Given records ->

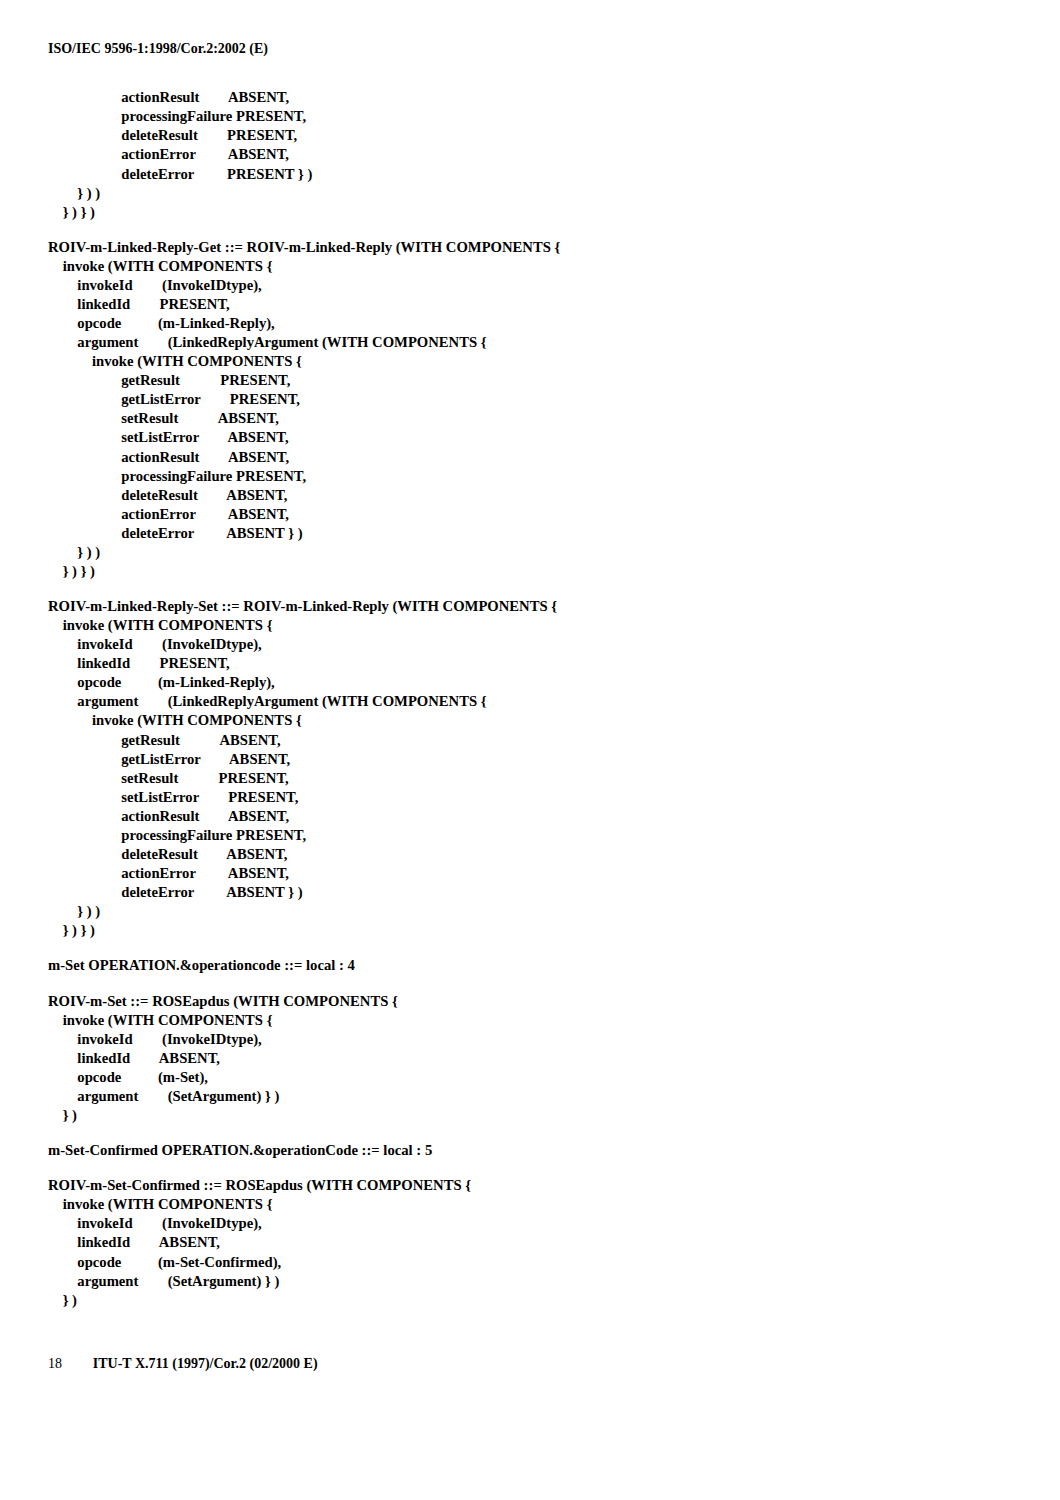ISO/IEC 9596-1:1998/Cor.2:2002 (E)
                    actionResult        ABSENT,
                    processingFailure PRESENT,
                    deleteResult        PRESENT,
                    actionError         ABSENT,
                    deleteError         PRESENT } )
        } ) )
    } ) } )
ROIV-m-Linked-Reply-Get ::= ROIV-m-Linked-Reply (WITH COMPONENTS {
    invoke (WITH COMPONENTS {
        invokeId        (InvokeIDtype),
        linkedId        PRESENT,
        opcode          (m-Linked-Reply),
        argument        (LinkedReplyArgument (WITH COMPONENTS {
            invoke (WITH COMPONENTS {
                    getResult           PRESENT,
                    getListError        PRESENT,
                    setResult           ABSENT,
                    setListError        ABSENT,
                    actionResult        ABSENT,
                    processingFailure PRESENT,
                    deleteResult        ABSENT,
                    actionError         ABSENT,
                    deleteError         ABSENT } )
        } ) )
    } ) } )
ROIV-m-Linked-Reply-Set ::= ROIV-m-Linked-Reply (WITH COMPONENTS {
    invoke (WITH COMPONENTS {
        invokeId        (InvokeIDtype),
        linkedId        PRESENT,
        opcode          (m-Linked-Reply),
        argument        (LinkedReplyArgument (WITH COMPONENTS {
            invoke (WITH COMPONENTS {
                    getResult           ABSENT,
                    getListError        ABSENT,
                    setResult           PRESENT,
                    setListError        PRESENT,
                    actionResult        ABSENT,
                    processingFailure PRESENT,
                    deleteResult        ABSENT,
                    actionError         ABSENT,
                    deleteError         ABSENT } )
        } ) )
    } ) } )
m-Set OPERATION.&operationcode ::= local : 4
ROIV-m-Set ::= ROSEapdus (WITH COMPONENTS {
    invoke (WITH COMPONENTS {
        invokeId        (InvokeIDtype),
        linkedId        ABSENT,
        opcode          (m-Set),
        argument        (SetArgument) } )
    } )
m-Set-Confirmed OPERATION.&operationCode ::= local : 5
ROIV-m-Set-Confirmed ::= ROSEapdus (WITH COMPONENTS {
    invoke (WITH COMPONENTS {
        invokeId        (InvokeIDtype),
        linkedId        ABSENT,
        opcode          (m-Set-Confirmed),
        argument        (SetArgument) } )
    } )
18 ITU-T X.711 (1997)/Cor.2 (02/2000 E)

* * *

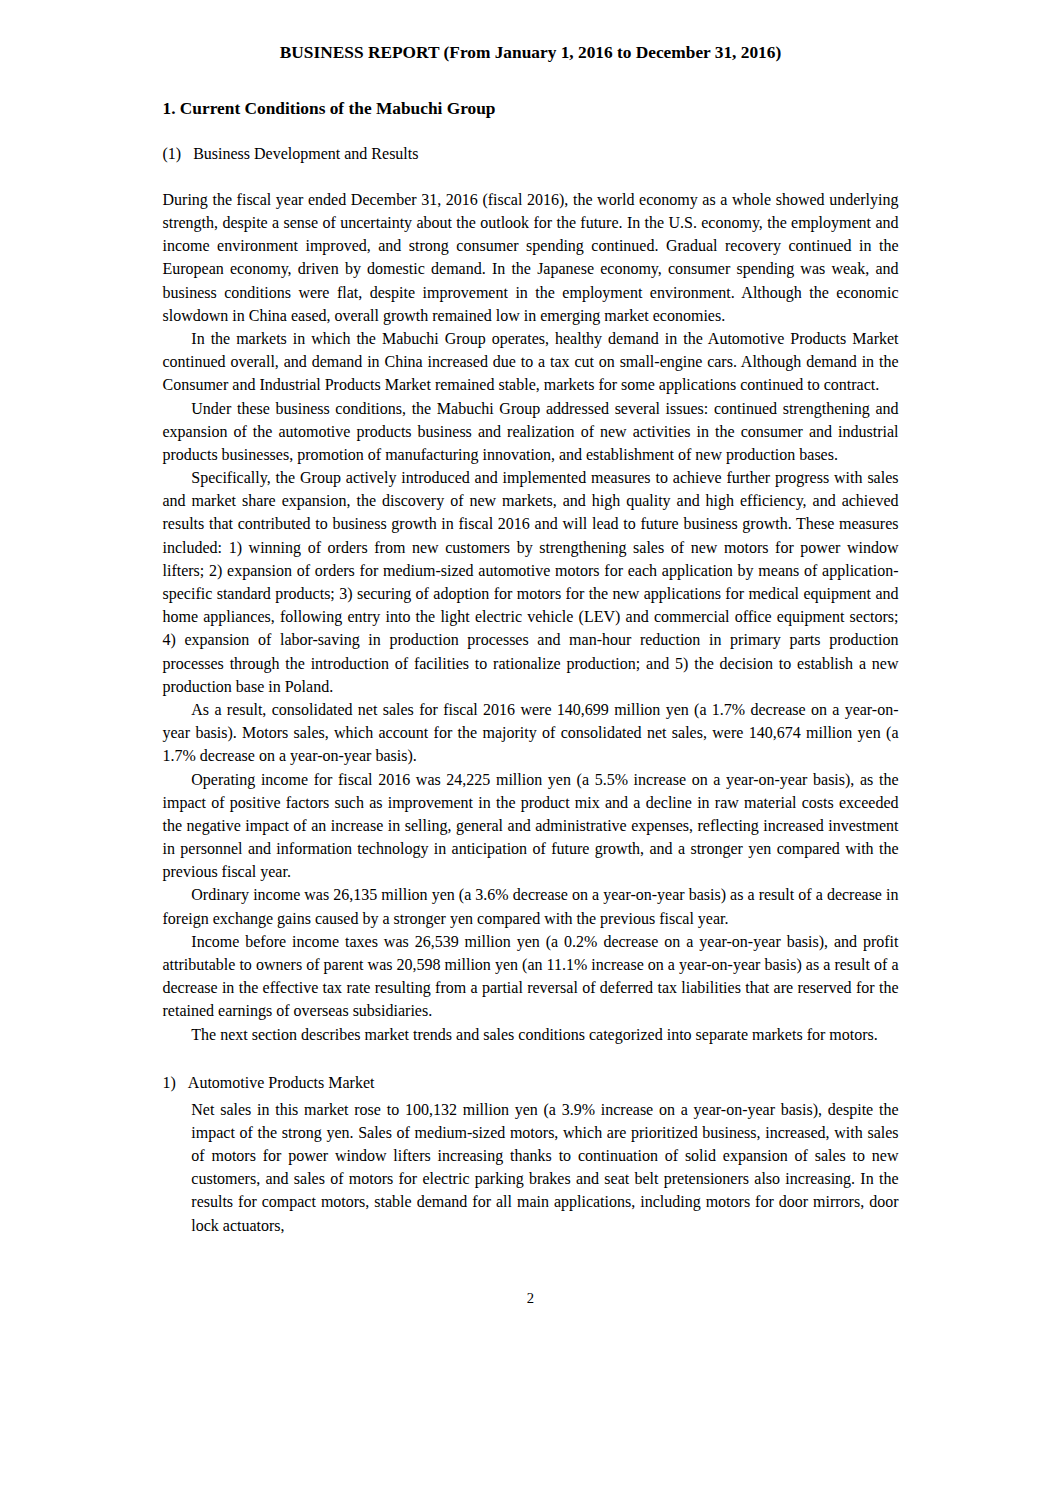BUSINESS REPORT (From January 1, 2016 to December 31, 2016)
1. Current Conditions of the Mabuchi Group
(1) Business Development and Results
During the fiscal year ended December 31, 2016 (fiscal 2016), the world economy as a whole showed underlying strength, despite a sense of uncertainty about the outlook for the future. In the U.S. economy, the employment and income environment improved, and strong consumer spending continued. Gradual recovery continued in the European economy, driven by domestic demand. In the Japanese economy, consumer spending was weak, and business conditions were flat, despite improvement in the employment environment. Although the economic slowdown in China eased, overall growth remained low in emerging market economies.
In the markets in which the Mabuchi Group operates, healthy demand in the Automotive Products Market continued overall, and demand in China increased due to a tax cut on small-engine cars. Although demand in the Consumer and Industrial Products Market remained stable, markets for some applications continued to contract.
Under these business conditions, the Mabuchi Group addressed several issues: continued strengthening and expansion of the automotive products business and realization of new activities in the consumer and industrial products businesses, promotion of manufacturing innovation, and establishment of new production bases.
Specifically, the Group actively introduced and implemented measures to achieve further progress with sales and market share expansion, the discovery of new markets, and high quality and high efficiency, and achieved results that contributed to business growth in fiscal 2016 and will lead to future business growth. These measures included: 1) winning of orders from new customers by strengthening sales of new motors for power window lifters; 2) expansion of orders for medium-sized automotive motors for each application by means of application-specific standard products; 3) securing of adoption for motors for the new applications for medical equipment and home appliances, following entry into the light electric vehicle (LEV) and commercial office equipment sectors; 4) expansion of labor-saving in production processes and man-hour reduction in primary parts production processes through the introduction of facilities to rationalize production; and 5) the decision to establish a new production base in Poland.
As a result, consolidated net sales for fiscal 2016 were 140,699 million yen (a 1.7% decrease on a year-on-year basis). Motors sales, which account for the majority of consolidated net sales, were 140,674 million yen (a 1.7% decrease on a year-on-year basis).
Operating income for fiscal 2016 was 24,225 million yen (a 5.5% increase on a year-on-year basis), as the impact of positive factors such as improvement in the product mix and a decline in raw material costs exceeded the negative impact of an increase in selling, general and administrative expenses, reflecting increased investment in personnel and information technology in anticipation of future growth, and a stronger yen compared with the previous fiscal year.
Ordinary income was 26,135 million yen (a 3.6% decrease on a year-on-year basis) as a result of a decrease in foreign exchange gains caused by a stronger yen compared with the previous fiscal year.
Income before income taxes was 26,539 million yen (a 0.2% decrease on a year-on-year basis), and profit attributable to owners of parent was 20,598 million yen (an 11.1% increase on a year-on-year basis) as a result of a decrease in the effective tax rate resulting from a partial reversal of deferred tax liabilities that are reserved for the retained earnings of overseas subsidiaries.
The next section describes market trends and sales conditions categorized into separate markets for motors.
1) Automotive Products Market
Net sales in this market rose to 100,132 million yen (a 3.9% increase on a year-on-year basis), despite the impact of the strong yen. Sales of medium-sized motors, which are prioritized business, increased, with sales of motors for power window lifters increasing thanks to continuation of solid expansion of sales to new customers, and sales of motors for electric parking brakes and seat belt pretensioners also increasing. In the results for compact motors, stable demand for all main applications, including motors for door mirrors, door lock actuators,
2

Your goal -> If a line in the data contains the string "getListError", copy it.

Reply to the task ->
                    getListError        PRESENT,
                    getListError        ABSENT,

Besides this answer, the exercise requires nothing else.